Raw data:

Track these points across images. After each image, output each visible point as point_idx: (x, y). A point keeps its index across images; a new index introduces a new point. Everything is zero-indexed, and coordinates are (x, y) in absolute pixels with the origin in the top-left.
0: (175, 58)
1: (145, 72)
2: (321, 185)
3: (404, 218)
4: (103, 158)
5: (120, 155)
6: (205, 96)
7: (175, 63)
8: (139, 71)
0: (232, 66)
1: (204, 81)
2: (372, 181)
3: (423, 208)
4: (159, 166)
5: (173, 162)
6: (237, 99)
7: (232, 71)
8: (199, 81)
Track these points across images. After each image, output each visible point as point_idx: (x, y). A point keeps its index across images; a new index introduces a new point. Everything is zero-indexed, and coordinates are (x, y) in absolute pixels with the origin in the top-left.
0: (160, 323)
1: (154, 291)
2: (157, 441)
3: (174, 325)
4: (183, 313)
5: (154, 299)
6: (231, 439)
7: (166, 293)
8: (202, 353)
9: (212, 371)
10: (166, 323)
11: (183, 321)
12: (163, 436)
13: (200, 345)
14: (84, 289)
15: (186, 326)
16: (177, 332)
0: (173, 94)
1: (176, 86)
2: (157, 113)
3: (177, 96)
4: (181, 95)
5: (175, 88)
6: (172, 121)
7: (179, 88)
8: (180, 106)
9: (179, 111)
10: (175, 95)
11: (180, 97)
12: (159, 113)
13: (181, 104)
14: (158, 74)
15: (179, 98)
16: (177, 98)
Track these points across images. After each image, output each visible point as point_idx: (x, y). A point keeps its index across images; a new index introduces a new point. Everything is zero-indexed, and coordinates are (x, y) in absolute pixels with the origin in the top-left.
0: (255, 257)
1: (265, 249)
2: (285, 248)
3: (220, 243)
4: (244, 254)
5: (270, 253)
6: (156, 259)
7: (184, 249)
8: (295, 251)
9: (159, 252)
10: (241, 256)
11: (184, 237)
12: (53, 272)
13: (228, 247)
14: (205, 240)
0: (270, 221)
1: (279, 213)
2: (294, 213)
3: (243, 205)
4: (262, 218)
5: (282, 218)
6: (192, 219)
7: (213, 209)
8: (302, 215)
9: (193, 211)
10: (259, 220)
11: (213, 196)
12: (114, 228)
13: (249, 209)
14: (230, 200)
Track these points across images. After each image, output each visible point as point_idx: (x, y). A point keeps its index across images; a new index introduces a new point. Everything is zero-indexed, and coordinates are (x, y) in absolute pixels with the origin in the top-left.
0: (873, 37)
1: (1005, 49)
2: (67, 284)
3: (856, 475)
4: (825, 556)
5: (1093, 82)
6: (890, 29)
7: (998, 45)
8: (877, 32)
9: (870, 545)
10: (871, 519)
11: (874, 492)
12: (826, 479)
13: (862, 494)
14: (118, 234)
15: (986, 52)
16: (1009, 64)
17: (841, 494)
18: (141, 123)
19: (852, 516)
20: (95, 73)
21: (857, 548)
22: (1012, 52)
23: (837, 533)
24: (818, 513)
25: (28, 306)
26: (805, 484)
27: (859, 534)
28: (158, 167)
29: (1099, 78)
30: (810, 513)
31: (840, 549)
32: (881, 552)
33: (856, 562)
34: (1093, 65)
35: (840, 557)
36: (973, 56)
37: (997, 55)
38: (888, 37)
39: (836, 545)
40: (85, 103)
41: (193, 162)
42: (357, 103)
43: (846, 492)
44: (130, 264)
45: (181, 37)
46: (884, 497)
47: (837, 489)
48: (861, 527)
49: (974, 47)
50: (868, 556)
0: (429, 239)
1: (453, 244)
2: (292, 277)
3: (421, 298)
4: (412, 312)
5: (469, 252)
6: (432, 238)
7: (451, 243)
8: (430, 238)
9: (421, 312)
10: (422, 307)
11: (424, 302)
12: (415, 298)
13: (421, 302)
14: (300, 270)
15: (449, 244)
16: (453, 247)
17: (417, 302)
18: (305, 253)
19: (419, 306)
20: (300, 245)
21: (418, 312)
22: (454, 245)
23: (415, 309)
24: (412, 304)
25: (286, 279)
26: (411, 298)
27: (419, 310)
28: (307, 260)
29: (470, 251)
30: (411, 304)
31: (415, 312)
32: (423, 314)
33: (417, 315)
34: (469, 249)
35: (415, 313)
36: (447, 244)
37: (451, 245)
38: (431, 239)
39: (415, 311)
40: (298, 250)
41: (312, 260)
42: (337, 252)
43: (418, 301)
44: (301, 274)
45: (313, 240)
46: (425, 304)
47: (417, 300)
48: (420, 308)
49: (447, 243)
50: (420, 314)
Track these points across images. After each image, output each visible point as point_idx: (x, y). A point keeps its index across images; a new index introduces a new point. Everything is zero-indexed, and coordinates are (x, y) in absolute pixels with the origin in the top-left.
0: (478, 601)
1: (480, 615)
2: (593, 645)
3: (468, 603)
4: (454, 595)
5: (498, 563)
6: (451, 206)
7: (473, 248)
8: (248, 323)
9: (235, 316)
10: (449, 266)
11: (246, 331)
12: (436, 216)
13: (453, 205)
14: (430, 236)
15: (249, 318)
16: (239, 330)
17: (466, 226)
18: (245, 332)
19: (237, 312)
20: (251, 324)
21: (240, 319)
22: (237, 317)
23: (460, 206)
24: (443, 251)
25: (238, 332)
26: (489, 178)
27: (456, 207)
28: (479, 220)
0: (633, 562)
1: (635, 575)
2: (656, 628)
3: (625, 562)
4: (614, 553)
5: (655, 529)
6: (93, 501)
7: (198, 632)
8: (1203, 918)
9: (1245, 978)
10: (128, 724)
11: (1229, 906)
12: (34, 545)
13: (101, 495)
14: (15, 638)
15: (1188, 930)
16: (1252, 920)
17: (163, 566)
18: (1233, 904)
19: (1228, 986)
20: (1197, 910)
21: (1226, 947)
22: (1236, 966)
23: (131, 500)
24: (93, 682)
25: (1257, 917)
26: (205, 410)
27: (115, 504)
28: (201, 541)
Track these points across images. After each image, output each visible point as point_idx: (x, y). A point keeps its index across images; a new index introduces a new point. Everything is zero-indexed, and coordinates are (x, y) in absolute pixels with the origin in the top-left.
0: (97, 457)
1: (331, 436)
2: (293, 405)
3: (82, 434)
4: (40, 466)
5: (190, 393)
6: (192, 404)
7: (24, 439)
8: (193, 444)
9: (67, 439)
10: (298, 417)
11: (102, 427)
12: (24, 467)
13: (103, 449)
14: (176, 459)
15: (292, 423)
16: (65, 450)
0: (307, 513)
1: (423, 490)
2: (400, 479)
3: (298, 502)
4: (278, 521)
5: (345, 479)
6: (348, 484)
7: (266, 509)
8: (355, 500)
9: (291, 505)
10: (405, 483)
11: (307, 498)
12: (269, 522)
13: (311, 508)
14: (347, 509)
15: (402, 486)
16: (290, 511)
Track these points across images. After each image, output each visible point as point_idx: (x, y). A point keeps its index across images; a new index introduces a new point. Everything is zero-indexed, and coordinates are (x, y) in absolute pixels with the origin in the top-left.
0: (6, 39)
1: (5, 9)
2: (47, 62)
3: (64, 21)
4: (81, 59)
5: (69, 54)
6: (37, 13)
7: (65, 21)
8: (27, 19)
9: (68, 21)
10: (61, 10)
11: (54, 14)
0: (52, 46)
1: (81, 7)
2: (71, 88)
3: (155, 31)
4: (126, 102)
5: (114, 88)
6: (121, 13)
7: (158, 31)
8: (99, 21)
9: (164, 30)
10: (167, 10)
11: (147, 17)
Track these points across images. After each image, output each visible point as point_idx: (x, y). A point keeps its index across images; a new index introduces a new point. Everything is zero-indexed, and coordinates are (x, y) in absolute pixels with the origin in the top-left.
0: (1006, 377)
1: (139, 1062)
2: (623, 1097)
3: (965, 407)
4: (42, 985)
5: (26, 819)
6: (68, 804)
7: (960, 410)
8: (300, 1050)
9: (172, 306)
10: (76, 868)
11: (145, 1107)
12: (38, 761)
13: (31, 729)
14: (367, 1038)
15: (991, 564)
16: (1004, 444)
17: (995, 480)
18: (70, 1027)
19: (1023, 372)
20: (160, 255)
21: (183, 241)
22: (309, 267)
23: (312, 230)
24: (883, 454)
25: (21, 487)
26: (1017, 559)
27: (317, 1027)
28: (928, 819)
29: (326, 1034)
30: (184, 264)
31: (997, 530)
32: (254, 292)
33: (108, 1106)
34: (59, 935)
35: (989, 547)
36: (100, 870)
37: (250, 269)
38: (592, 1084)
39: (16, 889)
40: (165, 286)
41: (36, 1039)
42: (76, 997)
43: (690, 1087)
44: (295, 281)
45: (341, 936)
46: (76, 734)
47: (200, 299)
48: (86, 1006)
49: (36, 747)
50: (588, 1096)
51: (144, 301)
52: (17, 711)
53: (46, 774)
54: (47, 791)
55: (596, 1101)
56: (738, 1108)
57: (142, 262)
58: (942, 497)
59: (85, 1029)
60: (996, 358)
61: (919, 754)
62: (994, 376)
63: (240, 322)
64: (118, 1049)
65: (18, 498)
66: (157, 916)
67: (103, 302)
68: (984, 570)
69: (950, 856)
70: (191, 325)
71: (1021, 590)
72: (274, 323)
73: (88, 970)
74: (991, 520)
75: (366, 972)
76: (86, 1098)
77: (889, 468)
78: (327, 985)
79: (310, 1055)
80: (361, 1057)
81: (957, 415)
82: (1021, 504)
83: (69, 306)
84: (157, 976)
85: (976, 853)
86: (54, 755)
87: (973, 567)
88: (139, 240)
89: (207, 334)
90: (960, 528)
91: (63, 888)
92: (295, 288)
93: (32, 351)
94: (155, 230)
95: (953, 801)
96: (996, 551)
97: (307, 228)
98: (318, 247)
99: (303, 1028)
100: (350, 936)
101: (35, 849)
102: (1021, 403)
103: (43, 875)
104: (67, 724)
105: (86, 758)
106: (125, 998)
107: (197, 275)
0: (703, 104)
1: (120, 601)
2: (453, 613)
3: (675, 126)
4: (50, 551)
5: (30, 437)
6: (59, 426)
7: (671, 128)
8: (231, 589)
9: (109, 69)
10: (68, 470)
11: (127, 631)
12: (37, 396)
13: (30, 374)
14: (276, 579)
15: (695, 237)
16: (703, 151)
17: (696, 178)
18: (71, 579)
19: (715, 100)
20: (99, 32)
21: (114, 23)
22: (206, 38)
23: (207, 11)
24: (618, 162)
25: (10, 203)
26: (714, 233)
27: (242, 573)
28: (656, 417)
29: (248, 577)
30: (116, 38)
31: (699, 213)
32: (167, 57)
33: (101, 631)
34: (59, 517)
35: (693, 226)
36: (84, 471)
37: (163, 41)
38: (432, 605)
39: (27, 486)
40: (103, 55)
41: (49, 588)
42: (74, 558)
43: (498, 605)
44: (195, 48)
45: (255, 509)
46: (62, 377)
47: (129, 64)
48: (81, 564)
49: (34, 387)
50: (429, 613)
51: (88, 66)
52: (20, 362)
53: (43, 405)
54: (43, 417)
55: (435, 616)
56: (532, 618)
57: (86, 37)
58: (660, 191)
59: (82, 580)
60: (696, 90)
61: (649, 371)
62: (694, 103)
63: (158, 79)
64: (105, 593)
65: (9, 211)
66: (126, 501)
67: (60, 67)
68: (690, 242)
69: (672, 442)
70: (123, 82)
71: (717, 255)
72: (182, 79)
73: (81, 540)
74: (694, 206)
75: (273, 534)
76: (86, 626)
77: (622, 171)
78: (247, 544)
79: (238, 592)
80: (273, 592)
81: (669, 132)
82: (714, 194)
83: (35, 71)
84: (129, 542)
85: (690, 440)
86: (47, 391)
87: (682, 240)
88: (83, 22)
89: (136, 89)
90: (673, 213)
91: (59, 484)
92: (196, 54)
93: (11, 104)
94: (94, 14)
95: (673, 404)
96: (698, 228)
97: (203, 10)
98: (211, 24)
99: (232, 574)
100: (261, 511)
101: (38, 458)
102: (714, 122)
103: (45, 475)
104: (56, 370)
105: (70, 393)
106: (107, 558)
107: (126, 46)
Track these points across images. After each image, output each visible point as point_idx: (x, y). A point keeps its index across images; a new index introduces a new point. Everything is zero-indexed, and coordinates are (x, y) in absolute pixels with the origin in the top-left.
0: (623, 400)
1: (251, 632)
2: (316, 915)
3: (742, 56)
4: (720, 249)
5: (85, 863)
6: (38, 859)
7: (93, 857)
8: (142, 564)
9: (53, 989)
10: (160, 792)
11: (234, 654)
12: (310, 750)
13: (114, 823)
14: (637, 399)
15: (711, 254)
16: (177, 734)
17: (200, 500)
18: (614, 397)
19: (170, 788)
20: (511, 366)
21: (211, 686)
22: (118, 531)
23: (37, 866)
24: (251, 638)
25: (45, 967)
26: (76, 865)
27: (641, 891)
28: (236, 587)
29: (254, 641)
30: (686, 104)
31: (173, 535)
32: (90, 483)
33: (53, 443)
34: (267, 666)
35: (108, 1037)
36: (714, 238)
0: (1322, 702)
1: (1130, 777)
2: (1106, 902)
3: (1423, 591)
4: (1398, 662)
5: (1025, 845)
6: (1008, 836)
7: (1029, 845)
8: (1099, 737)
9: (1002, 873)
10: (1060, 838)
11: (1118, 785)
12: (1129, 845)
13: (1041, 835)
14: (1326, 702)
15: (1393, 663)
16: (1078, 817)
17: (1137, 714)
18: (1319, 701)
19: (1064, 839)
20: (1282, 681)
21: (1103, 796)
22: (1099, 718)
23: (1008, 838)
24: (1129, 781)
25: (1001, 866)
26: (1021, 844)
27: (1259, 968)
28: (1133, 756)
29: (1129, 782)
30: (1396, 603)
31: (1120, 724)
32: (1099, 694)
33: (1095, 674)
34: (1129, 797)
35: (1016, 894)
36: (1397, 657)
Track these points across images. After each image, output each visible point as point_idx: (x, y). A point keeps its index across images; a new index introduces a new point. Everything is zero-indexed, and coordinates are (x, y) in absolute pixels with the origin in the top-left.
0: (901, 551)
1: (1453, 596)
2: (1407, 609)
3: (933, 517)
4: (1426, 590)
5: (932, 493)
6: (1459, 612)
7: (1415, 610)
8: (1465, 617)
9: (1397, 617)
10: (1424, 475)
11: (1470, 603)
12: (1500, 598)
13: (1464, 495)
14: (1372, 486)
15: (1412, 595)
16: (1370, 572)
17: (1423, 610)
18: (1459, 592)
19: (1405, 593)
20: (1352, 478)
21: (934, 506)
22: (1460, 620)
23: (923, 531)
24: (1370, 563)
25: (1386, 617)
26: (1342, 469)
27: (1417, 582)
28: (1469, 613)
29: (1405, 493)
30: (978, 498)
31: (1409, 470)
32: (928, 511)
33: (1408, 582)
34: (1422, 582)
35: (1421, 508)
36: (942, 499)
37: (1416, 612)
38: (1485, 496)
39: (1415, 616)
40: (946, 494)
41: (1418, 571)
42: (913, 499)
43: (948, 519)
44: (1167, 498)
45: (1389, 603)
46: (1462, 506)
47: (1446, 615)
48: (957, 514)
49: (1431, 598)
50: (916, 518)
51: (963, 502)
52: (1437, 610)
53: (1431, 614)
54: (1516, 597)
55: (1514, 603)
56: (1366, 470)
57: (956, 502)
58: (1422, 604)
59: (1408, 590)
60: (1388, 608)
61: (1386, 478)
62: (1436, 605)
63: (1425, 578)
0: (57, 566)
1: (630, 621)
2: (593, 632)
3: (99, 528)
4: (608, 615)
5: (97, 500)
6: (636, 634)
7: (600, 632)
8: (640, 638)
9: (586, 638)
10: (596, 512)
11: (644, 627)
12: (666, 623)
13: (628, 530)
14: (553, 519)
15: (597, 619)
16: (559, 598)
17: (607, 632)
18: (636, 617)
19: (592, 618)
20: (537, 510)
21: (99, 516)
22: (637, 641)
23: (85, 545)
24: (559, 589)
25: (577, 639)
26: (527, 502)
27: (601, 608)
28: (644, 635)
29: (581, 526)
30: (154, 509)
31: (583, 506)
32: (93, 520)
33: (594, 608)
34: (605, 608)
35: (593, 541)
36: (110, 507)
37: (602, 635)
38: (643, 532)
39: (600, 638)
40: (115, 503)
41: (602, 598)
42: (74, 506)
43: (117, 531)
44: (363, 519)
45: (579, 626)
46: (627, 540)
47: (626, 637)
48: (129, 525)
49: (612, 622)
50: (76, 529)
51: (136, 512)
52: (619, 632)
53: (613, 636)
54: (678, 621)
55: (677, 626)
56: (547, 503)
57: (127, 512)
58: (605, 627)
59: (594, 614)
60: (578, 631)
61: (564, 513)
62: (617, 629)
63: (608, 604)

Task details: From the beginning of the listing above down to the line with "4: (103, 158)", every line should be restated exactly.

Your response:
Track these points across images. After each image, output each visible point as point_idx: (x, y). A point keeps its index across images; a new index introduces a new point. Everything is zero-indexed, and coordinates are (x, y) in absolute pixels with the origin in the top-left.
0: (175, 58)
1: (145, 72)
2: (321, 185)
3: (404, 218)
4: (103, 158)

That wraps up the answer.